> [PROBLEM 1]: From the gardening post, write out the passage between "If I can move" and "Tulip Poplar tree.", inclusive.
> [PROBLEM 2]:
Answer these questions from the gardening post:
(a) How long ago was the weed-smothering cloth put down?
(b) What container is the yellow ice plant planted in?
(c) Which tree has the Mock Orange grown in front of?

> [SELECTED TEXT]:
********************

View Single Post
  #9   Report Post  
Old 19-01-2004, 03:02 AM
madgardener
 
Posts: n/a
Default snowy, lonely and tired of having to go into the dragon-cave to access my e-mail and newsgroup


"paghat" wrote in message
news
In article , "madgardener"
wrote: substantial pathetic stuff snipped
away
with apologies for the blue mood to everyone.............


I'm lucky to live in a place where it's really possible to garden almost

year-round outdoors, even though not many people bother to do so. Within
the next week or so I will be stripping up a weed-smothering cloth I put
down eight or nine months ago, then will churn & enrich that newly
weedless ground, then put together a low-maintance garden for which I have
a bunch of pots as yet unplanted: blue rose of sharon, hybrid scotchbroom
cultivars, & a couple of largish rugosa roses, plus will transplant from
other gardens to the new one the succulent ice plant & the lambsears that
were spreading too much & threatening nearby things in another sun-garden,
&amp move a yellow poker plant to the new area as it got so big it blocks
an important path. There's already another (red) poker plant & a couple of
rockroses in the area I'm about to plant in earnest, & three young trees
-- so this will be a very decent start on a newly substantial garden, even
if it starts out looking dead until spring buddings. This is a fairly
major project for this time of year & there's no hurry, & as I was sick
for a couple weeks (flu) I have to catch up my book-business shipments & a
few other things, but soon as I'm caught up, it's back to gardening even
if it's semi-nasty weather.


wow, that's quite a bit of doings. I'm just looking forward to the
emergence of the Hellebore buds. Since I don't have a front yard where the
southern exposure is, I have planted my yellow ice plant in a rather nice
clay pot. It's sulking in the freezing temperatures and yesterday with the
temps getting up to the 50's the snow finally melted. I see way more clean
up than I thought possible. The one thing I am going to tackle regardless
of anything else is the blackberry canes and small saplings that are spring
up in the mucky boggy mess that the gray water produces that the Bengal
Tiger canna's adore. With this thaw and a good pair of gloves I figure that
will be a good start. g

If I can move my arms after that, I also want to go ahead and prune the
butterfly bushes back to stubbies, but I'm in no hurry to do that. The mess
around the canna's is enough to kill me. I have fairly good soil around
that mess and the honeysuckle is also determined to strangle everything it
comes to, and I see the green of it approaching my beloved Mock Orange that
Mary Emma gave me a baby shoot of that has grown to impressive proportions
in front of the Tulip Poplar tree.

********************

> [SUPPLIED MATERIAL]:
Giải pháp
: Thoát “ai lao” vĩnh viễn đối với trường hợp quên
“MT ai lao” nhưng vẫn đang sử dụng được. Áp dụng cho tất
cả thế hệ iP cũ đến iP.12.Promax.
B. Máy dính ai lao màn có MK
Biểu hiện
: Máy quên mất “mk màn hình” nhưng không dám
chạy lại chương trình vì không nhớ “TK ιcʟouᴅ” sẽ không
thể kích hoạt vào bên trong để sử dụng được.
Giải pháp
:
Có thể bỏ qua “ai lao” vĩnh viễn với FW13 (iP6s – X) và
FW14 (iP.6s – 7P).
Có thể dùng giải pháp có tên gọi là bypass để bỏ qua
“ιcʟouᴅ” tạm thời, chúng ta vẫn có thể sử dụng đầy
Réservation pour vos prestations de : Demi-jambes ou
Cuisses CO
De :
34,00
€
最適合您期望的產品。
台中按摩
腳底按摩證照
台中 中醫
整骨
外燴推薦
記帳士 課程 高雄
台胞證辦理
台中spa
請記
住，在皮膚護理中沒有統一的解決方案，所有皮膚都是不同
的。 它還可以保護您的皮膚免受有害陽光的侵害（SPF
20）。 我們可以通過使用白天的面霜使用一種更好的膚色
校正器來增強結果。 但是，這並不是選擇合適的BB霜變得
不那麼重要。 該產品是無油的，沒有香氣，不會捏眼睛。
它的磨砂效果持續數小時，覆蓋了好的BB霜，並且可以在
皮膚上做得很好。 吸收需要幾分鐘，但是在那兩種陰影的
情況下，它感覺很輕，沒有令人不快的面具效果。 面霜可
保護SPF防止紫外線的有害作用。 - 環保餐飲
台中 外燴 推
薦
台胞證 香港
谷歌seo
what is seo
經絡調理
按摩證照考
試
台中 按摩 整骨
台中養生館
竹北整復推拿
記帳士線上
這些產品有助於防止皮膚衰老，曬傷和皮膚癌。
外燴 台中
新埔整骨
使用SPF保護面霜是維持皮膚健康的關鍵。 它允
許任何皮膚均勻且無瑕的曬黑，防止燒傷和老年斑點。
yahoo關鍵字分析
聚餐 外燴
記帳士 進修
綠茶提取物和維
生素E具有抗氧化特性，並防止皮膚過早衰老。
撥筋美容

********************

> [TASK OUTPUT 1]:
If I can move my arms after that, I also want to go ahead and prune the
butterfly bushes back to stubbies, but I'm in no hurry to do that. The mess
around the canna's is enough to kill me. I have fairly good soil around
that mess and the honeysuckle is also determined to strangle everything it
comes to, and I see the green of it approaching my beloved Mock Orange that
Mary Emma gave me a baby shoot of that has grown to impressive proportions
in front of the Tulip Poplar tree.

> [TASK OUTPUT 2]:
(a) Eight or nine months ago.
(b) A clay pot.
(c) The Tulip Poplar tree.